I also made sketches exploring the fine root networks of the plants. These help to stabilise the fragile coastline against the incursions of the sea.
“My research inspired an installation featuring a collection of semi-transparent hanging disks focusing on plants I observed on my lockdown walks.”
Vinny Stapley, Textile artist
In this installation, the ethereal, lens-like discs move kinetically, reflecting my thoughts and occasionally zooming in on abstracted moments in time. It’s meant to be a celebration of the visual, cerebral and the cellular.
I focused on purslane and sea holly and developed delicate web-like hanging gossamer veils. I became aware of the commonality between the plant roots and the digital connections forged among family and friends that sustain us through times of separation.
Within the layers, I incorporated strips of binary code symbolising these connections, and I embroidered words representing the locations of the sea holly plants on the island.
In keeping with my fascination with memento mori, Sea Holly Memento Mori II features the sea holly plant that lines our coastline and collected fragments of lace; forgotten pieces of women’s painstaking handiwork found in my collection. They symbolise the fragility of life and ecology.

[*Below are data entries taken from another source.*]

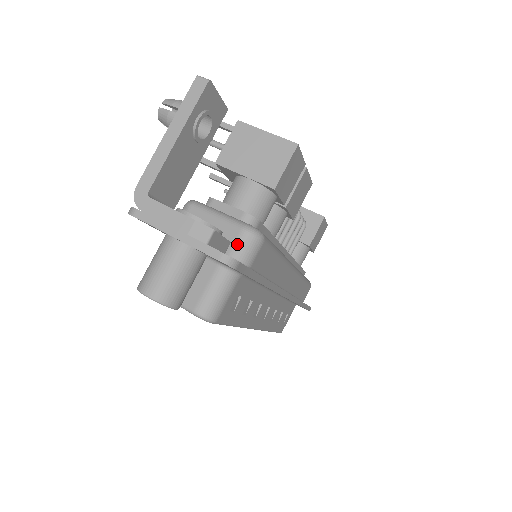
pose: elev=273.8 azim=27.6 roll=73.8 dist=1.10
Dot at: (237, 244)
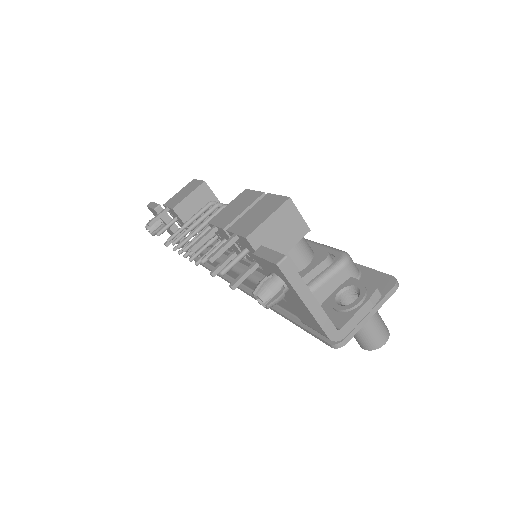
Dot at: (352, 273)
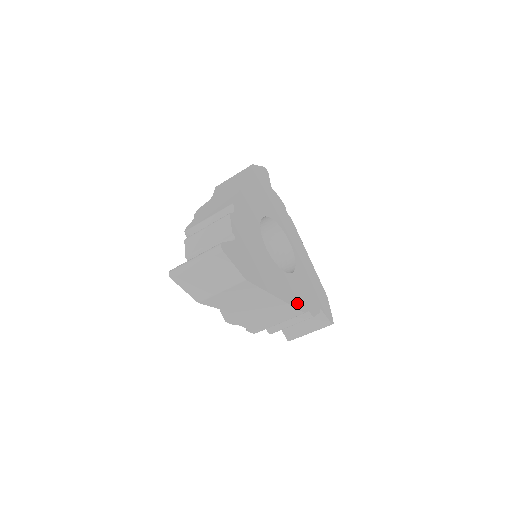
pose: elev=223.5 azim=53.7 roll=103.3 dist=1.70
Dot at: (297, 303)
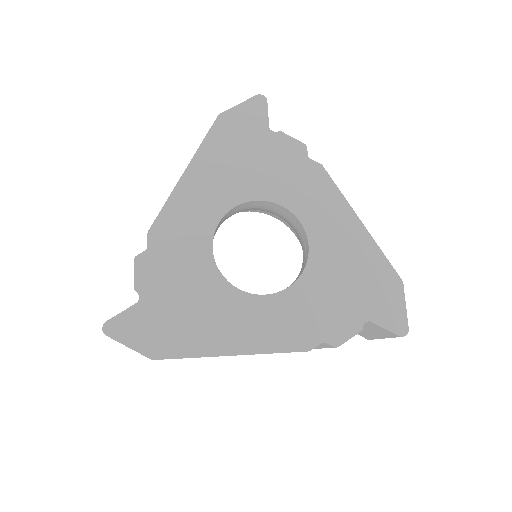
Dot at: (290, 341)
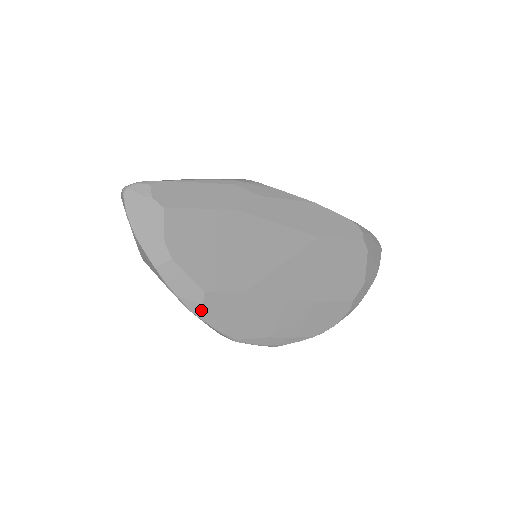
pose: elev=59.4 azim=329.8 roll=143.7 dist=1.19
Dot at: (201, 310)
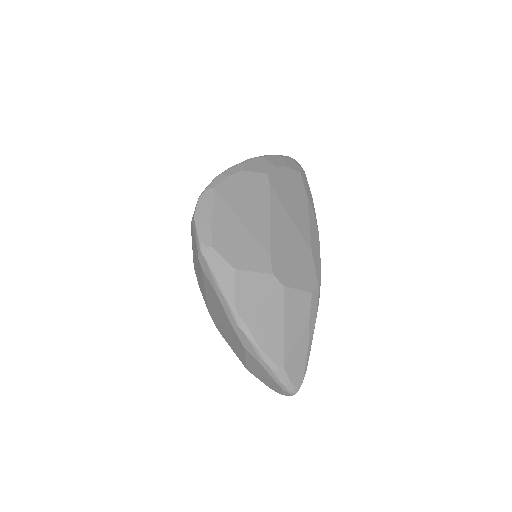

The sea holly’s ability to thrive amidst coastal erosion and human intervention is powerful. Historically it was harvested for its sweet root, an important commodity in the time of James I.
Machine-embroidered layers of mixed media webs with fragments of old lace symbolise the delicately balanced ecosystem of flora in the intertidal zone.
Arachne’s Metaphor and the Dark Island hanging are part of a single installation that was initially inspired by the Greek myth about Athena and Arachne. The jealous goddess Athena turns Arachne into a spider who is doomed to weave for eternity.
That myth led me to consider stories of ordinary women, including my mother, who struggled to survive and nurture their families in the wake of patriarchal systems imposed upon them.
After posting about my mother’s story on Instagram, I received similar stories from family and friends, which inspired a series of filigree lace-framed icon pictures commemorating the women.
The imagery connects to the women’s sometimes painful stories through the use of desaturated, delicate sheer layers and hangings. The icons also incorporate archive photography, vintage textiles, and stitch techniques relating to the women’s stories, such as sashiko and carrickmacross.
The framed icon pictures are connected by delicate webs that stretch out and connect the women’s lives across time and space. Fragments of old clothes and household linens symbolise the strands of their lives, interwoven with silk fibres and printed extracts of their stories.